Feeling Bad? Consider the Barnacle

DSC_0027 cropThe lowly barnacle is well-known. Most people can point to one and say, “that’s a barnacle.”

Well done, but how many people know exactly what a barnacle is?

“It’s this…thing…that lives on rocks at the beach.”

“Don’t they grow on whales?”

“Ships get covered in them.”

As an entomologist, I know a bit about barnacles, because they are Arthropods, just like insects, spiders, millipedes, crabs, and lots of other creepy crawlies. In fact, they are crustaceans, closely related to crabs and crayfish.

Wait, you say. Don’t Arthropods have ‘jointed legs’—that’s what the word means, after all—but barnacles don’t have legs.

Or do they?

Barnacles are perhaps the strangest of the Arthropods. The free-living larva is a weird, tiny, spiky creature with one eye. It goes through a metamorphosis, like insects do, in which it changes shape dramatically.
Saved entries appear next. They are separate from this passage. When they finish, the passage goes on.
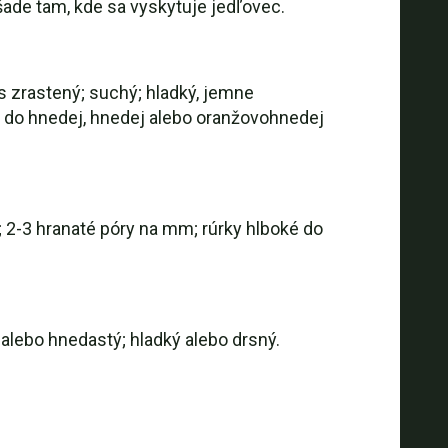
šade tam, kde sa vyskytuje jedľovec.
s zrastený; suchý; hladký, jemne
i do hnedej, hnedej alebo oranžovohnedej
 2-3 hranaté póry na mm; rúrky hlboké do
alebo hnedastý; hladký alebo drsný.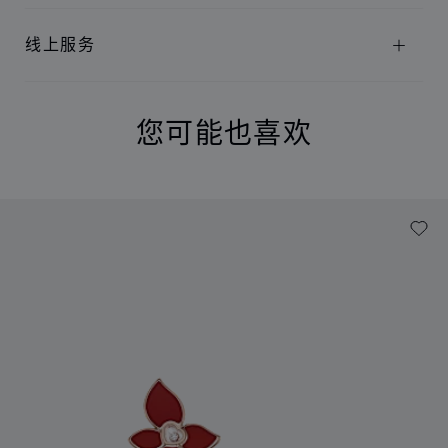
线上服务
您可能也喜欢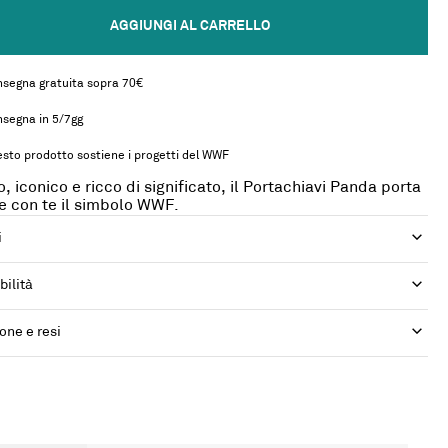
AGGIUNGI AL CARRELLO
segna gratuita sopra 70€
segna in 5/7gg
sto prodotto sostiene i progetti del WWF
o, iconico e ricco di significato, il Portachiavi Panda porta
 con te il simbolo WWF.
i
bilità
one e resi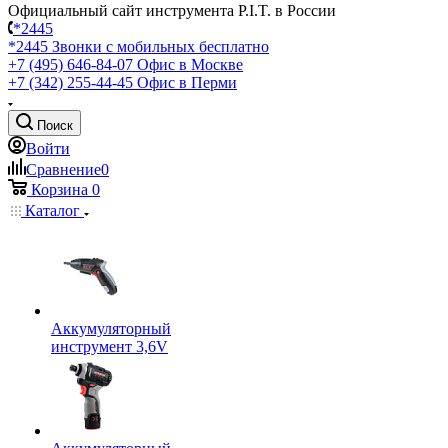
Официальный сайт инструмента P.I.T. в России
*2445
*2445
Звонки с мобильных бесплатно
+7 (495) 646-84-07
Офис в Москве
+7 (342) 255-44-45
Офис в Перми
Поиск
Войти
Сравнение
0
Корзина
0
Каталог
Аккумуляторный
инструмент 3,6V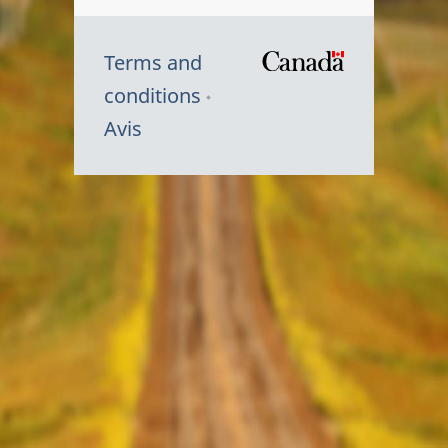
Terms and
/
conditions
Symbole
Avis
du
gouvernem
du
Canada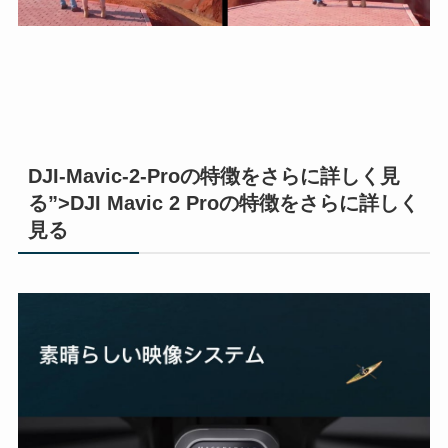
DJI-Mavic-2-Proの特徴をさらに詳しく見
る”>DJI Mavic 2 Proの特徴をさらに詳しく
見る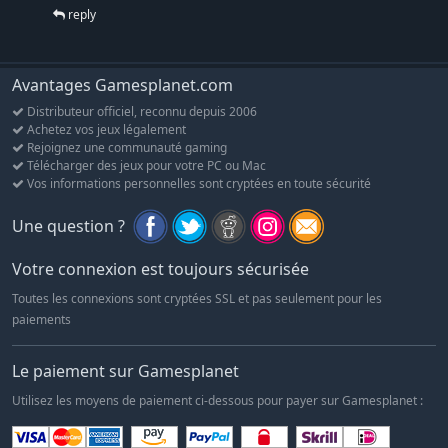
affrontez des vagues de monstres et achetez du butin et des
reply
sorts auprès de marchands pour affronter d’autres joueurs
dans les classements, également jouables en mode
coopératif
Avantages Gamesplanet.com
Prise en charge améliorée des mods pour les nouveaux
Distributeur officiel, reconnu depuis 2006
modes Voyage et Arène. Créez vos propres cartes pour les
Achetez vos jeux légalement
modes Voyage ou Arène et partagez-les avec la
Rejoignez une communauté gaming
communauté.
Télécharger des jeux pour votre PC ou Mac
Vos informations personnelles sont cryptées en toute sécurité
Une question ?
Votre connexion est toujours sécurisée
Toutes les connexions sont cryptées SSL et pas seulement pour les
paiements
Le paiement sur Gamesplanet
Utilisez les moyens de paiement ci-dessous pour payer sur Gamesplanet :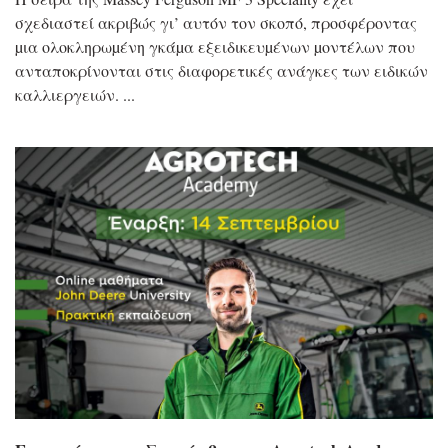
σχεδιαστεί ακριβώς γι’ αυτόν τον σκοπό, προσφέροντας
µια ολοκληρωµένη γκάµα εξειδικευµένων µοντέλων που
ανταποκρίνονται στις διαφορετικές ανάγκες των ειδικών
καλλιεργειών.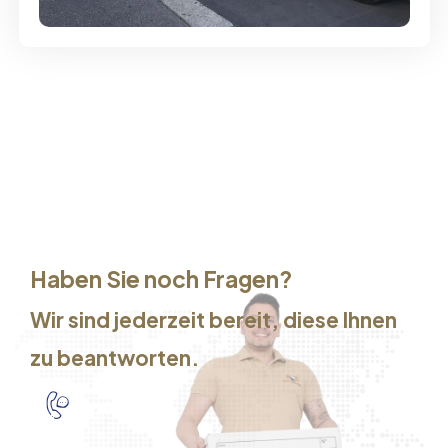
Haben Sie noch Fragen?
Wir sind jederzeit bereit, diese Ihnen
zu beantworten.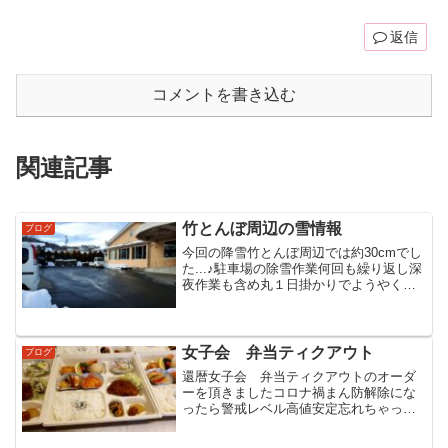
返信
コメントを書き込む
関連記事
竹とんぼ周辺の雪情報
ブログ
今回の降雪竹とんぼ周辺では約30cmでし
た...♪︎駐車場の除雪作業何回も繰り返し深
夜作業も含め丸１日掛かりでようやく終
了(笑)
女子会 弁当ティクアウト
ブログ
還暦女子会 弁当ティクアウトのオーダ
ーを頂きましたコロナ禍まん防解除にな
ったら警戒レベル高値安定忘れちゃって
いるらしいです(笑)...♪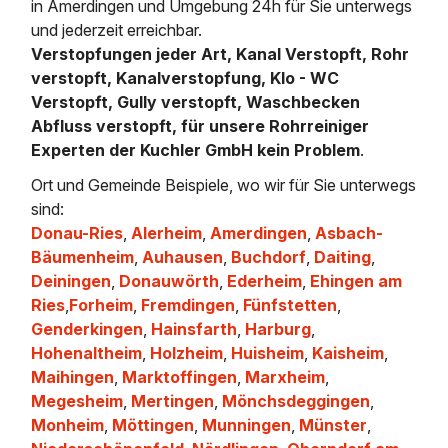
in Amerdingen und Umgebung 24h für Sie unterwegs
und jederzeit erreichbar.
Verstopfungen jeder Art, Kanal Verstopft, Rohr
verstopft, Kanalverstopfung, Klo - WC
Verstopft, Gully verstopft, Waschbecken
Abfluss verstopft, für unsere Rohrreiniger
Experten der Kuchler GmbH kein Problem
.
Ort und Gemeinde Beispiele, wo wir für Sie unterwegs
sind:
Donau-Ries
,
Alerheim
,
Amerdingen
,
Asbach-
Bäumenheim
,
Auhausen
,
Buchdorf
,
Daiting
,
Deiningen
,
Donauwörth
,
Ederheim
,
Ehingen am
Ries
,
Forheim
,
Fremdingen
,
Fünfstetten
,
Genderkingen
,
Hainsfarth
,
Harburg
,
Hohenaltheim
,
Holzheim
,
Huisheim
,
Kaisheim
,
Maihingen
,
Marktoffingen
,
Marxheim
,
Megesheim
,
Mertingen
,
Mönchsdeggingen
,
Monheim
,
Möttingen
,
Munningen
,
Münster
,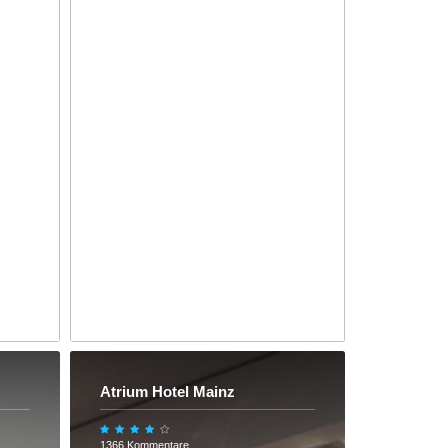
Atrium Hotel Mainz
1366 Kommentare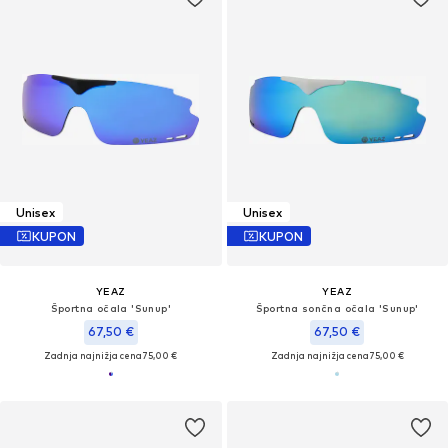
Unisex
Unisex
KUPON
KUPON
YEAZ
YEAZ
Športna očala 'Sunup'
Športna sončna očala 'Sunup'
67,50 €
67,50 €
Zadnja najnižja cena
75,00 €
Zadnja najnižja cena
75,00 €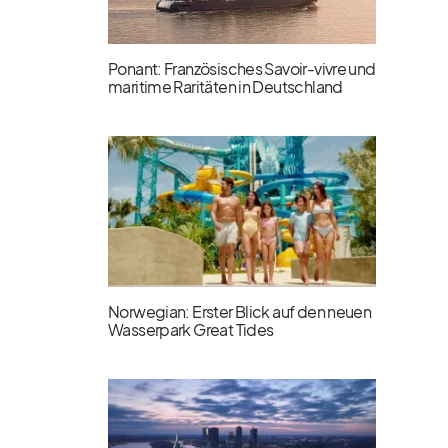
Ponant: Französisches Savoir-vivre und
maritime Raritäten in Deutschland
Norwegian: Erster Blick auf den neuen
Wasserpark Great Tides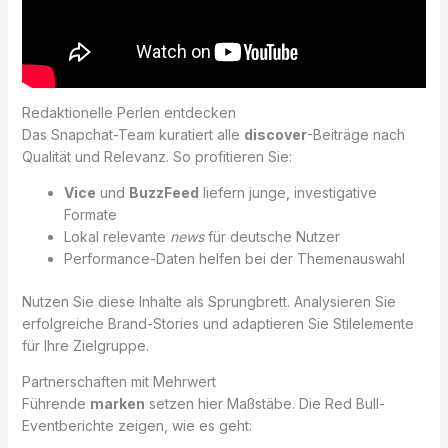
Redaktionelle Perlen entdecken
Das Snapchat-Team kuratiert alle
discover
-Beiträge nach
Qualität und Relevanz. So profitieren Sie:
Vice
und
BuzzFeed
liefern junge, investigative
Formate
Lokal relevante
news
für deutsche Nutzer
Performance-Daten helfen bei der Themenauswahl
Nutzen Sie diese Inhalte als Sprungbrett. Analysieren Sie
erfolgreiche Brand-Stories und adaptieren Sie Stilelemente
für Ihre Zielgruppe.
Partnerschaften mit Mehrwert
Führende
marken
setzen hier Maßstäbe. Die Red Bull-
Eventberichte zeigen, wie es geht:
In its last larval stage, it finds a nice place to spend the rest of its life, presses its forehead against it, and secretes a calcium-rich cement from near the base of its antennae that permanently affixes its head to the spot.

In its adult form, a barnacle grows a protective shell, complete with a clever two-part ‘door’ that it can snap shut to conserve water at low tide, or to protect itself from predators. Its legs grow long and feathery, and act as tentacles to waft particles of food to its mouth.

As you can imagine, adult barnacles don’t have much of a social life. Most species are hermaphroditic, meaning individuals are both male and female. Surprisingly, though, self-fertilisation is rare. Like other arthropods, most barnacles have what’s euphemistically known as ‘internal fertilisation’—that is, the male has a penis, and he deposits his sperm inside the female. How does an animal glued by its head to a rock get together with another to mate? The answer is a very long penis.